Tatkala beberapa dari mereka raib tanpa jejak, semestinya ada rasa takut, sedih sebab kehilangan, sekaligus ingin tau yang menguar dalam diri. Perasaan yang sewajarnya muncul apabila kita bisa menginvestasikan emosi pada barisan aksara dalam suatu film. Akan tetapi, mungkin sebab saya memang tidak mempunyai hati atau sebab memang si pembuat film enggan membentuk empat sahabat ini sebagai aksara yang nyata, saya justru bersuka cita begitu mereka dimangsa oleh si aksara tituler. Tanpa tersadar, saya bersorak “horeee!” setiap kali ada yang lenyap sebab itu berarti, stok aksara menyebalkan dalam film ini mulai berkurang. Heh. Tapi tentu saja, Sylvain White dan David Birke selaku perancang skenario tidak ingin kita berbahagia sedari awal sebab sosok paling bikin hati dongkol dalam Slender Man ialah Hallie yang ditakdirkan sebagai ‘final girl’. Digambarkan senantiasa skeptis terhadap keberadaan Slender Man walau kedua sahabatnya telah terang menghilang dan beliau sempat pula melihat bayangannya, Hallie terang menyebalkan. Yang kemudian mendorong saya untuk mengklasifikasikannya sebagai aksara antagonis ialah ketika beliau masih sempat-sempatnya berenak-enak dengan lelaki yang ditaksirnya sementara di waktu bersamaan, Wren kewalahan mencari cara untuk mengalahkan si makhluk ceking.

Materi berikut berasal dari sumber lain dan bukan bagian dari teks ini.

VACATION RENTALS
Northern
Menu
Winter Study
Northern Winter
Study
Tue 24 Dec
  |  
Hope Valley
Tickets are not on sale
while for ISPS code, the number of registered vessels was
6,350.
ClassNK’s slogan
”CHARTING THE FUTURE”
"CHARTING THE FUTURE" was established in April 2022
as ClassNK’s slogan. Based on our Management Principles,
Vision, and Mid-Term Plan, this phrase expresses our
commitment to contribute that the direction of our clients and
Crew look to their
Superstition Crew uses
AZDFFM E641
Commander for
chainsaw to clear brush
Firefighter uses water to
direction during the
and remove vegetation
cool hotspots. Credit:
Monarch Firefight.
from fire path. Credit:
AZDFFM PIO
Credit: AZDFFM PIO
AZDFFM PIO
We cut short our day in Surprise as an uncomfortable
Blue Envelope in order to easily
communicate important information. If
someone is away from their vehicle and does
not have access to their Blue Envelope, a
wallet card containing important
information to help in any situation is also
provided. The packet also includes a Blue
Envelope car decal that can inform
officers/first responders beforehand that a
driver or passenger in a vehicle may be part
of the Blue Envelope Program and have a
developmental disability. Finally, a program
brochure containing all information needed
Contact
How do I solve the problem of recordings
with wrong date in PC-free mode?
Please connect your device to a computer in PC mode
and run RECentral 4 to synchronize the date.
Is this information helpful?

Kalau saya berada di posisi Wren yang nyawanya ibarat dicabut ketika mendengar kelakuan Hallie, mungkin tanpa pikir panjang, saya akan menjadikannya sebagai tumbal. Sahabat macam apa yang meninggalkan sahabatnya yang sedang kesusahan hingga nyaris gila, hah? Hah? 

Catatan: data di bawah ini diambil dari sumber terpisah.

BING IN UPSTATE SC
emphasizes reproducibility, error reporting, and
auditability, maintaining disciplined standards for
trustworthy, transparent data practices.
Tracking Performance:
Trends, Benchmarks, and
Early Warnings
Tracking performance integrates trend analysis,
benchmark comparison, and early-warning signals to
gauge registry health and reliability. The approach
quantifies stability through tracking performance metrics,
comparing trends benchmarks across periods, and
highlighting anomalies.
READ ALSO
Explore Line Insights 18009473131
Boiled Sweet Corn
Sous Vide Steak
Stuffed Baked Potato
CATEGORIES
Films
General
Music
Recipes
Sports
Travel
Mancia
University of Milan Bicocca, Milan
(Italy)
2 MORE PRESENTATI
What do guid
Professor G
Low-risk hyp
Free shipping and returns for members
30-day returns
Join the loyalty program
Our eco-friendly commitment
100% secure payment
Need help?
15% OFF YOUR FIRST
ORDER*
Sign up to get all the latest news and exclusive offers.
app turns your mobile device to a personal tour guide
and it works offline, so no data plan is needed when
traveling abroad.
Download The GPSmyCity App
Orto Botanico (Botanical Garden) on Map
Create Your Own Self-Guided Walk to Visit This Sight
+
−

Ketidaksanggupan untuk bersimpati kepada barisan aksara yang tampaknya sudah keburu ngacir ketika Tuhan membagikan otak ini turut diperparah oleh pengarahan dari sang sutradara yang tidak bernyawa. Padahal Slender Man mempunyai satu dua momen yang gotong royong berpotensi menjadikan mimpi jelek bagi penonton. Disamping video pemanggilan yang mempunyai visual pembangkit bulu kuduk, ada pula adegan yang berlangsung di perpustakaan dan rumah sakit yang kalau ditangani oleh sutradara dengan sensitivitas tinggi akan membuatmu meringkuk di bangku bioskop. Sayangnya, Sylvain White bukanlah sosok pencerita dongeng angker yang ulung. Sentakan yang didapat dari dua momen potensial ini bukan berasal dari kengeriannya, melainkan bersumber dari musik pengiring yang ketajaman suaranya mengoyak gendang telinga. Duh. Yang juga disayangkan, sosok Slender Man di sini lebih terlihat menggelikan ketimbang mengerikan. Keputusan untuk enggan menjlentrehkan mitologinya secara mendetail (hanya dipaparkan sekilas kemudian saja) dan memaksa si makhluk ceking untuk berkejar-kejaran dengan korbannya alih-alih berdiam diri sedikit banyak berkontribusi terhadap terpangkasnya kengerian film ini. Selama durasi mengalun sepanjang 93 menit yang terasa ibarat 2 jam lebih sebab alurnya yang merangkak, saya tak kuasa menahan kantuk mengikuti narasi basinya yang entah sudah berapa kali didaur ulang oleh film horor ini. Satu-satunya ketakutan yang saya dapatkan usai menonton Slender Man ialah membayangkan uang dan waktu yang bisa saya alokasikan untuk sesuatu yang lebih berfaedah, malah saya hambur-hamburkan secara percuma demi menonton film ini.